= Great Daffodil Appeal =

The Great Daffodil Appeal is Marie Curie's biggest annual fundraising campaign. Every March, millions of people across the UK support this fundraising event by giving a small donation to wear a daffodil pin. It is usually yellow in colour. This makes it one of the UK's most recognisable charity appeals. Money raised through the appeal helps Marie Curie provide free care and support to people living with a terminal illnesses.

== History ==

The first Great Daffodil Appeal took place in 1986 with volunteers collecting donations and handing out fresh daffodils.

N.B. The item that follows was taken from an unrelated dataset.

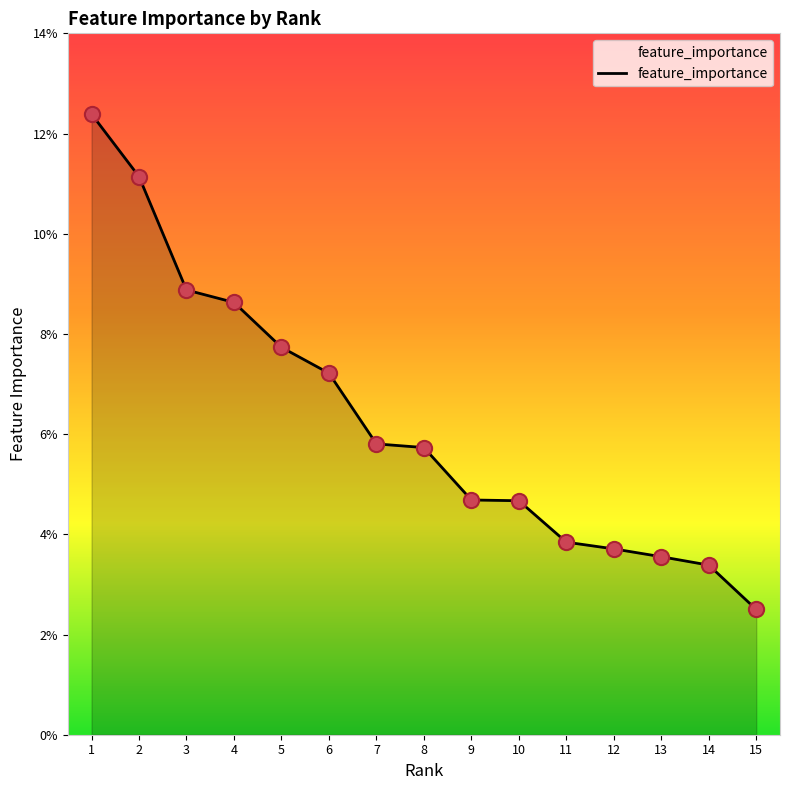

Which has a higher value, 13 or 1?

1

In 1990 the Liverpool Marie Curie Society, in conjunction with Liverpool City Council, planted one million daffodils in the city's Sefton Park to create a "Field of Hope". This led to other Fields of Hope being established in other parks in the city over the years.

In 1995, Marie Curie replaced fresh flowers with fabric daffodil pins. Three million were given out and £1.2 million was donated. In 2005, the charity used the term 'Great Daffodil Appeal' for the first time.

In 2011, actress Alison Steadman appeared in the charity's first TV advertising campaign for the appeal. Steadman has continued her support for the appeal, appearing in TV ads in 2012, 2014 and 2015, as well as a 2016 radio advert with actor Dominic West.

== Key facts ==

In 2014/15, the charity provided care to more than 40,700 people with terminal illnesses, and is the largest provider of hospice beds outside the NHS.

The millions raised by the Great Daffodil Appeal over the years have enabled Marie Curie to provide more free hands-on care to people living with a terminal illness, usually in their own homes or at one of the charity's nine hospices.

During the 2015 Great Daffodil Appeal, more than 22,000 collectors took on 34,000 collections.

As part of the 2016 appeal, supporters were also encouraged to raise funds by doing something they love, such as hosting a bake sale or quiz night.